Regio- and Diastereoselective Rhodium-Catalyzed Allylic Substitution with Unstabilized Benzyl Nucleophiles

We have developed a highly regio- and diastereoselective rhodium-catalyzed allylic substitution of challenging alkyl-substituted secondary allylic carbonates with benzylzinc reagents, which are prepared from widely available benzyl halides. This process utilizes rhodium(III) chloride as a commercially available, high-oxidation state and bench-stable pre-catalyst to provide a rare example of a regio- and diastereoselective allylic substitution in the absence of an exogenous ligand.

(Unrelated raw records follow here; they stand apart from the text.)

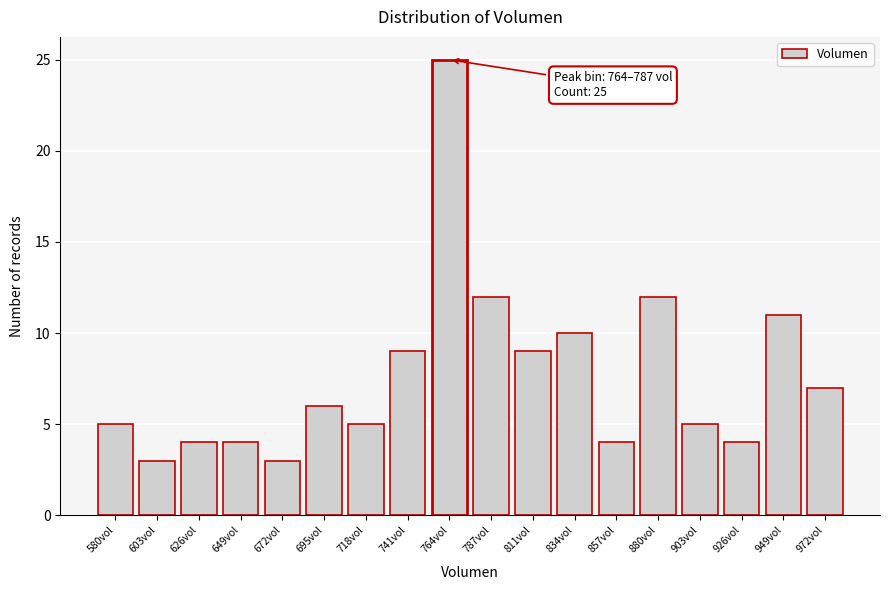

Reading left to right, list all the values displayed in this chart.

580vol=5	603vol=3	626vol=4	649vol=4	672vol=3	695vol=6	718vol=5	741vol=9	764vol=25	787vol=12	811vol=9	834vol=10	857vol=4	880vol=12	903vol=5	926vol=4	949vol=11	972vol=7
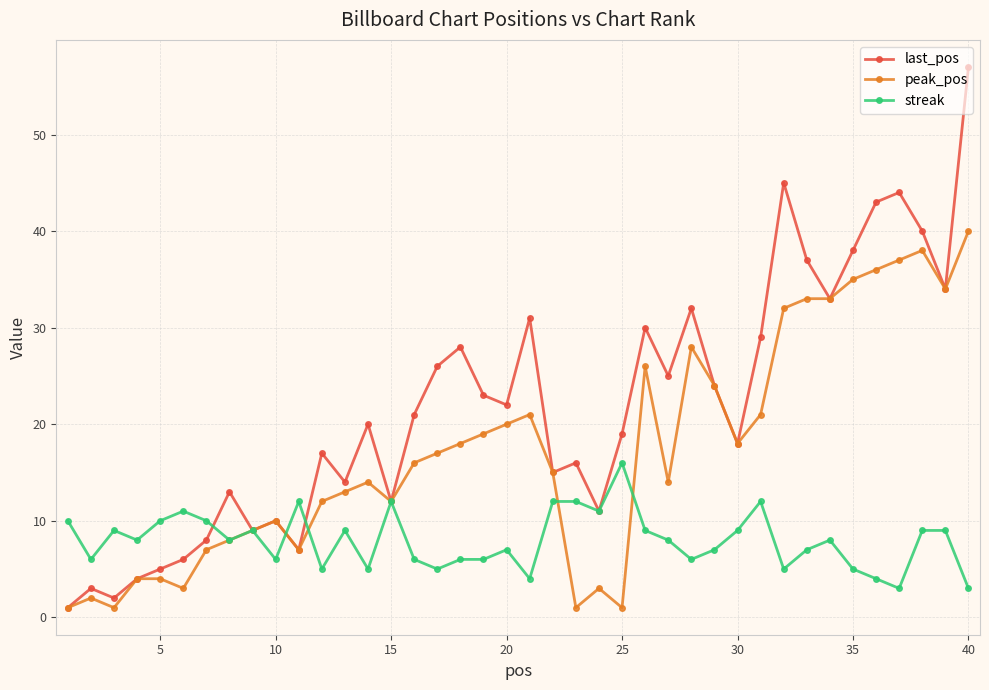

Rank the series by their maximum value, from highest to lowest.

last_pos, peak_pos, streak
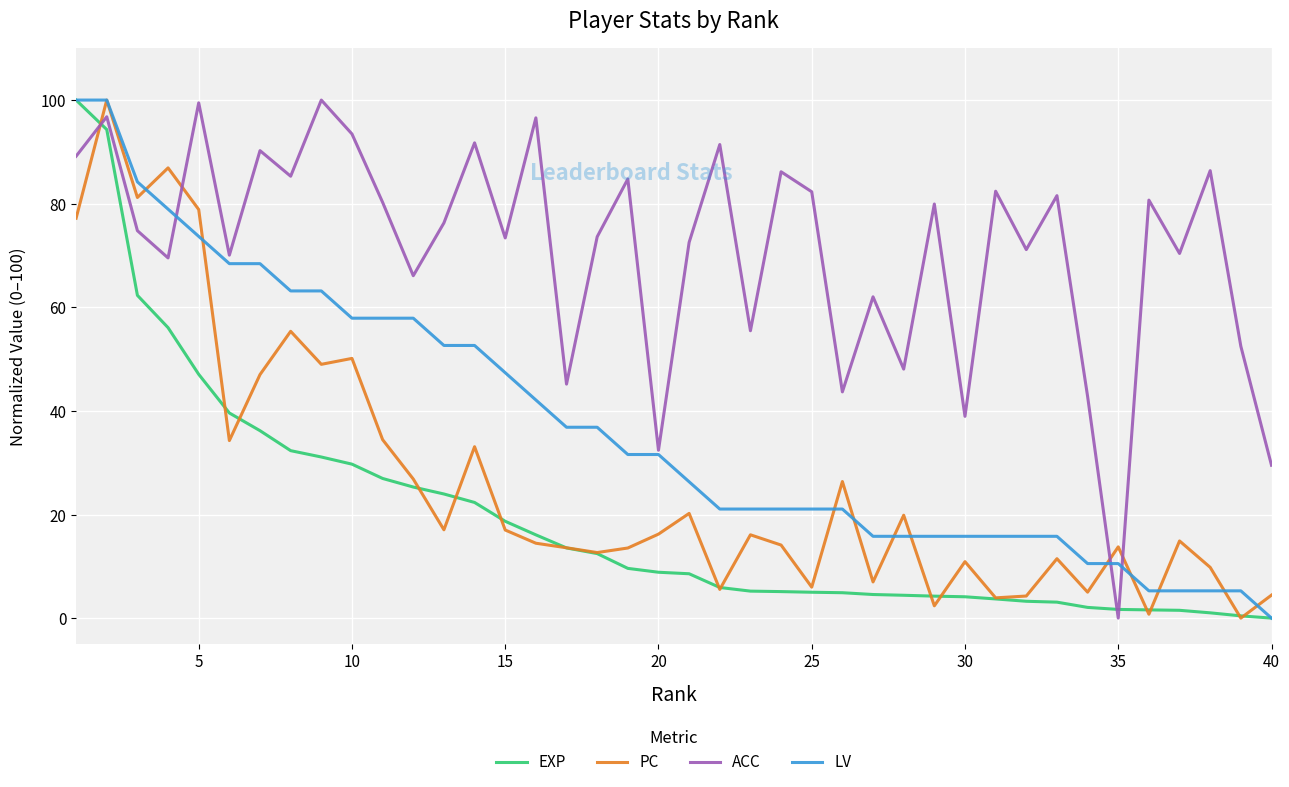

Which series has the largest total across all categories?

ACC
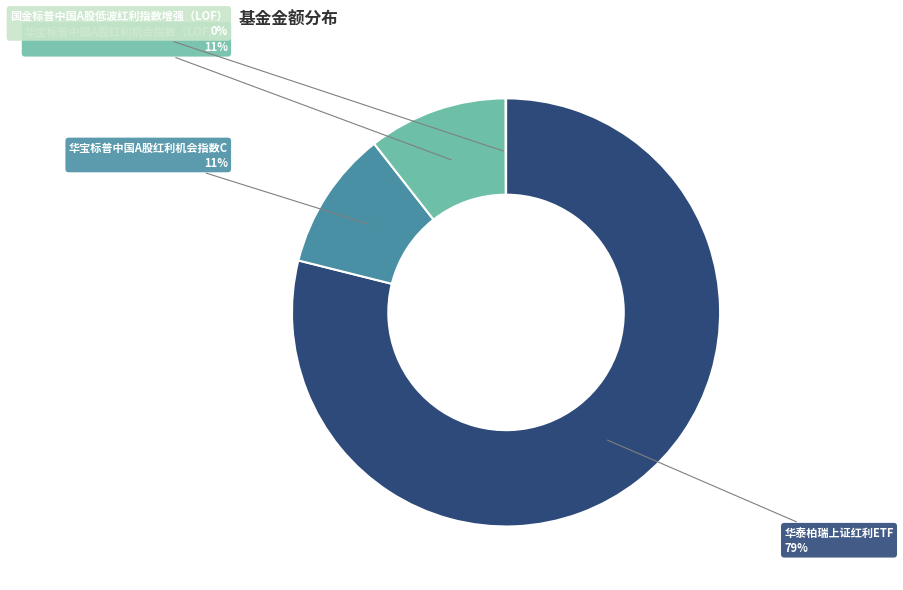

Does any single category account for the majority?

Yes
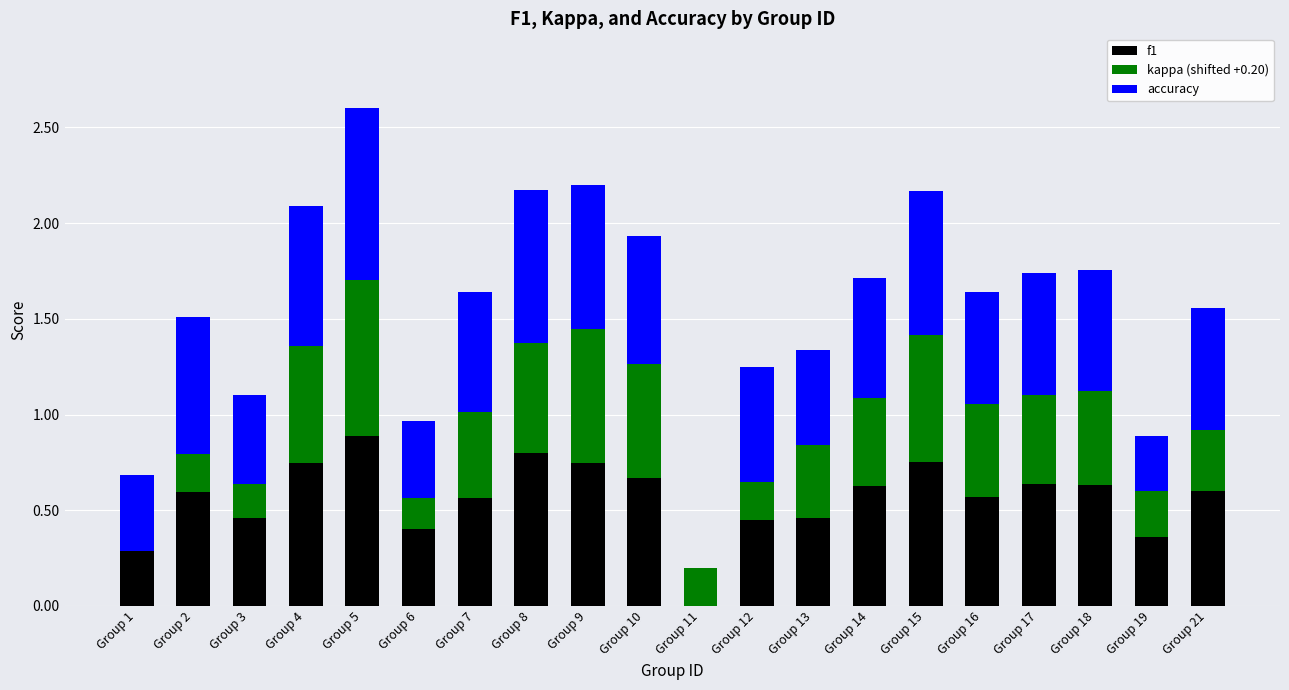

What is the total value across all series at Group 7?

1.6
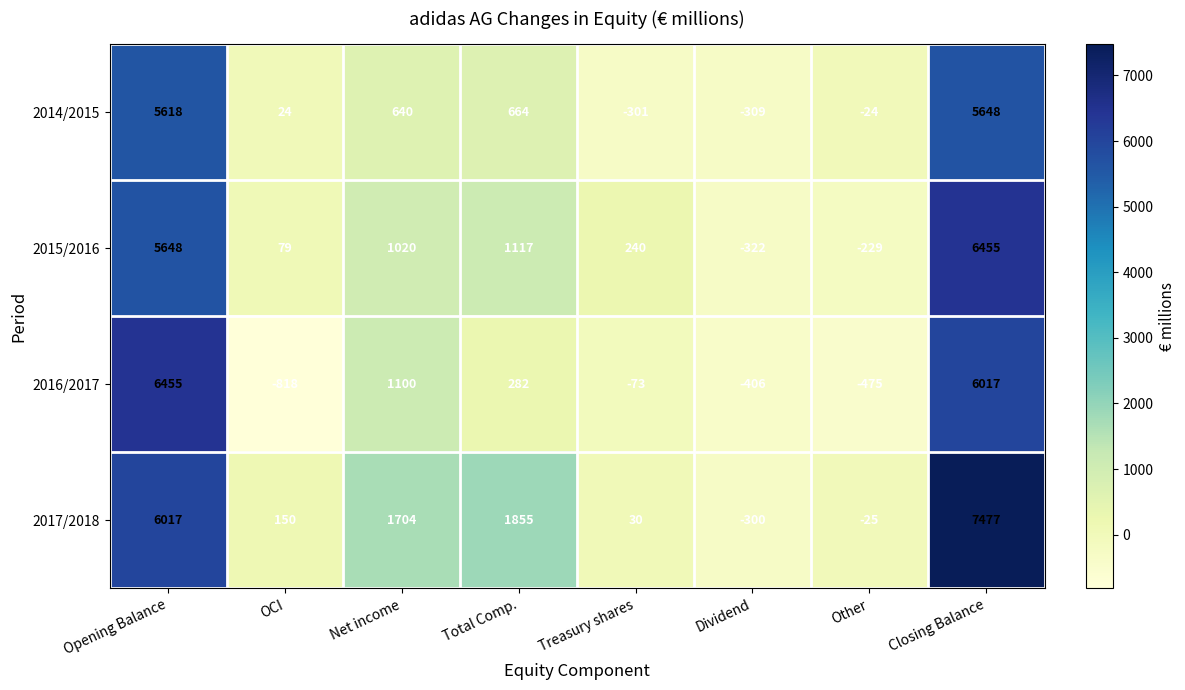

At which category is the sum across all series the highest?

Closing Balance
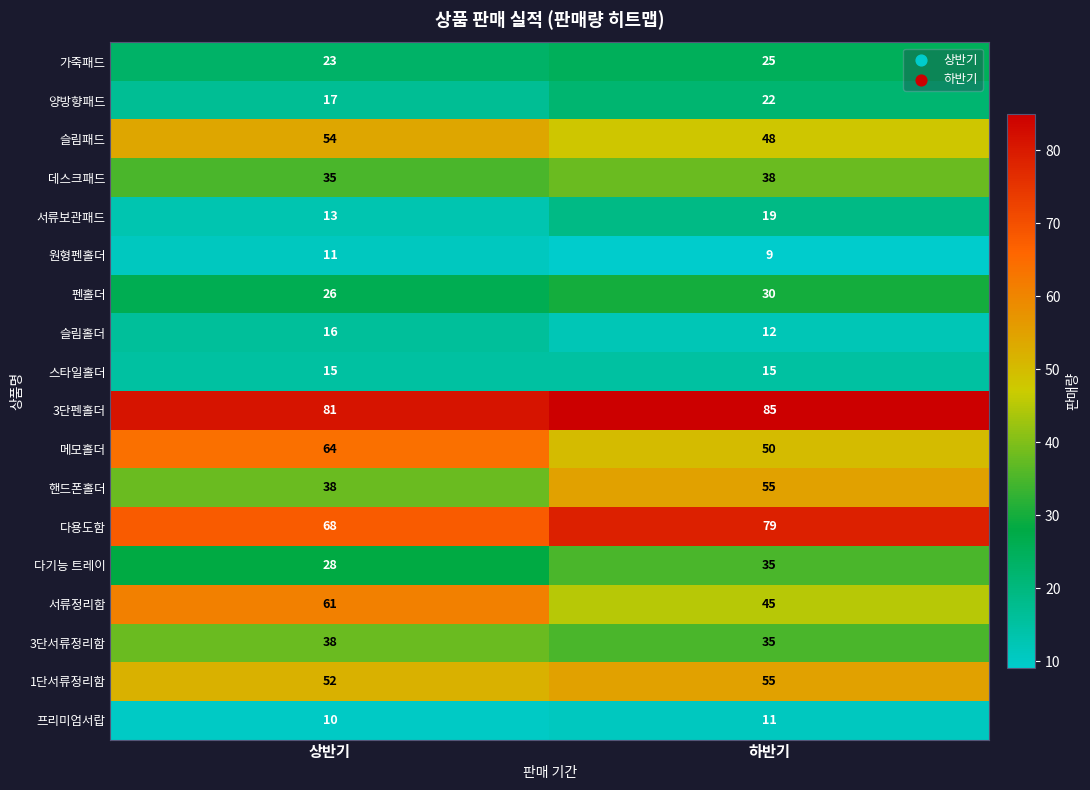

Which series has the largest range (max minus min)?

핸드폰홀더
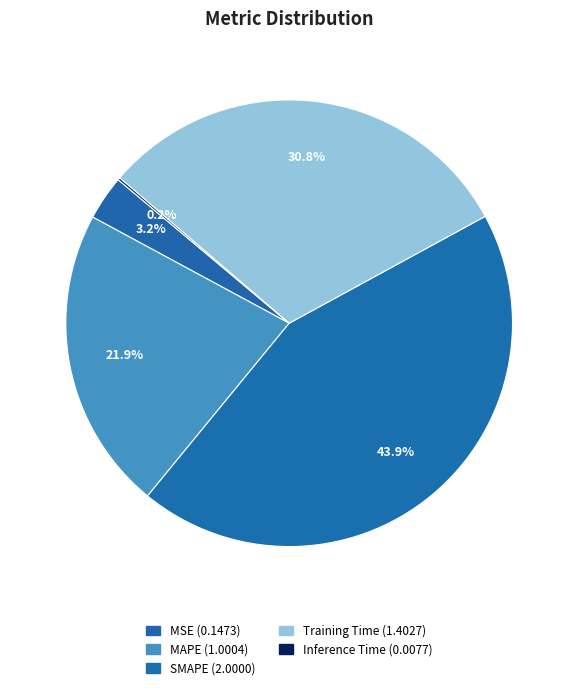

Which category has the smallest portion of the pie?

Inference Time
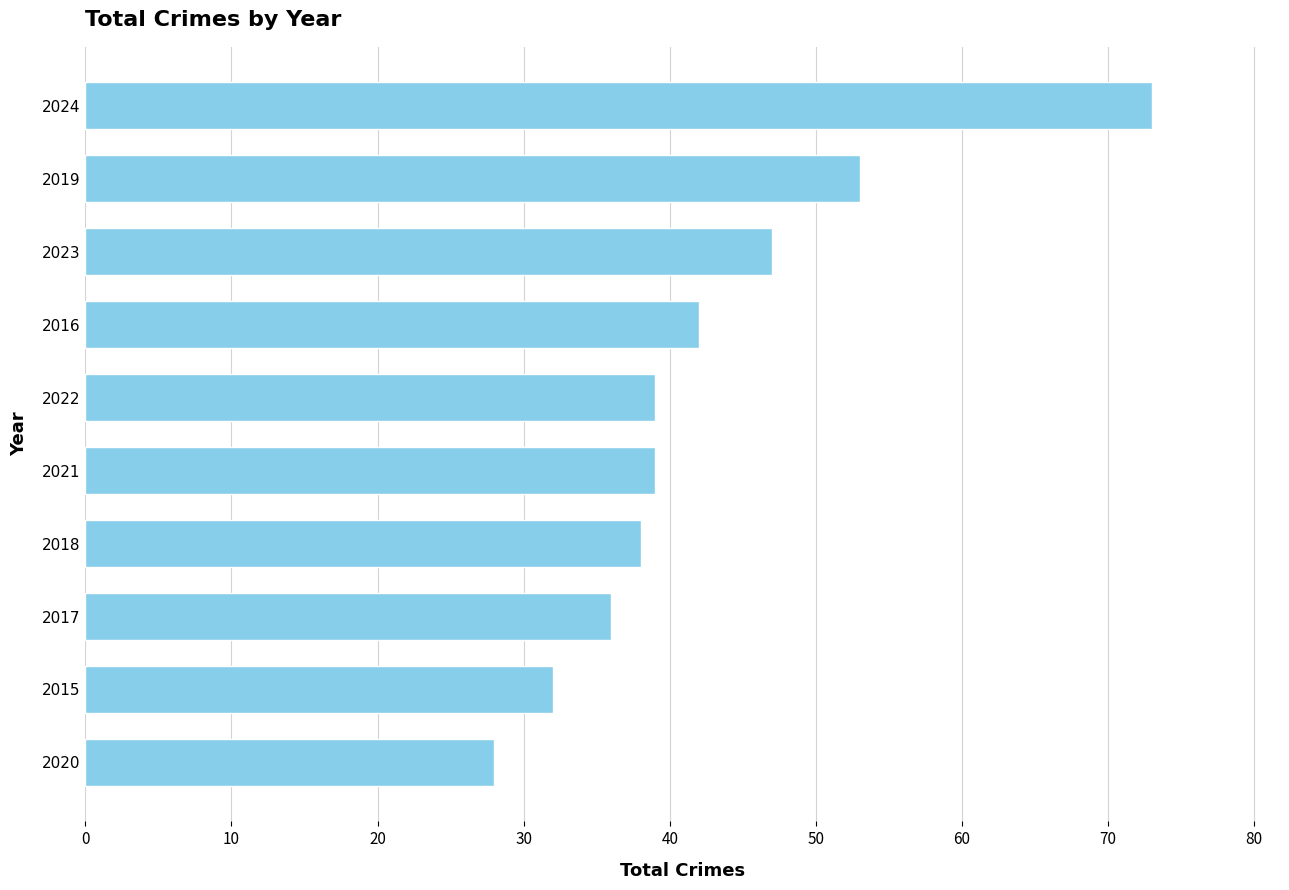

How many categories are shown in the chart?

10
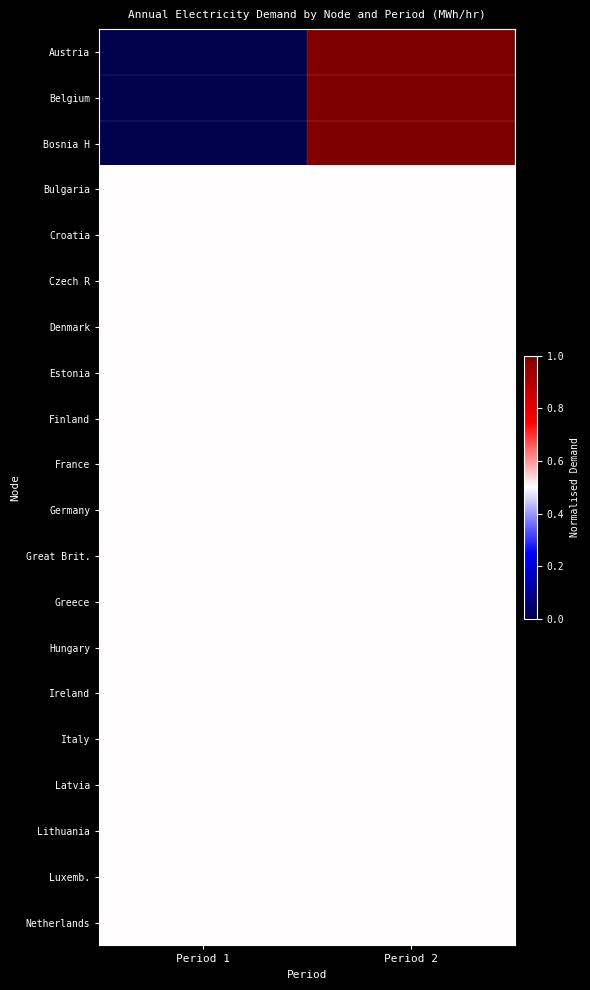

Reading left to right, extract all data points from this chart.

Austria: Period 1=0.0	Period 2=1.0
Belgium: Period 1=0.0	Period 2=1.0
Bosnia H: Period 1=0.0	Period 2=1.0
Bulgaria: Period 1=0.5	Period 2=0.5
Croatia: Period 1=0.5	Period 2=0.5
Czech R: Period 1=0.5	Period 2=0.5
Denmark: Period 1=0.5	Period 2=0.5
Estonia: Period 1=0.5	Period 2=0.5
Finland: Period 1=0.5	Period 2=0.5
France: Period 1=0.5	Period 2=0.5
Germany: Period 1=0.5	Period 2=0.5
Great Brit.: Period 1=0.5	Period 2=0.5
Greece: Period 1=0.5	Period 2=0.5
Hungary: Period 1=0.5	Period 2=0.5
Ireland: Period 1=0.5	Period 2=0.5
Italy: Period 1=0.5	Period 2=0.5
Latvia: Period 1=0.5	Period 2=0.5
Lithuania: Period 1=0.5	Period 2=0.5
Luxemb.: Period 1=0.5	Period 2=0.5
Netherlands: Period 1=0.5	Period 2=0.5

This reaction tolerates electronically diverse benzylzinc nucleophiles and an array of functionalized and/or challenging aliphatic allylic electrophiles. Finally, the configurational fluxionality of the rhodium-allyl intermediate is exploited to develop a novel diastereoselective process for the construction of vicinal acyclic ternary/ternary stereogenic centers, in addition to a cyclic ternary/quaternary derivative.

Automated summary

The developed method utilizes rhodium catalysis for regio- and diastereoselective allylic substitution reactions, demonstrating high selectivity without the need for exogenous ligands. It is tolerant of various benzylzinc nucleophiles and functionalized aliphatic allylic electrophiles. Additionally, it exploits the configurational fluxionality of the rhodium-allyl intermediate for the construction of vicinal acyclic ternary/ternary stereogenic centers and cyclic ternary/quaternary derivatives.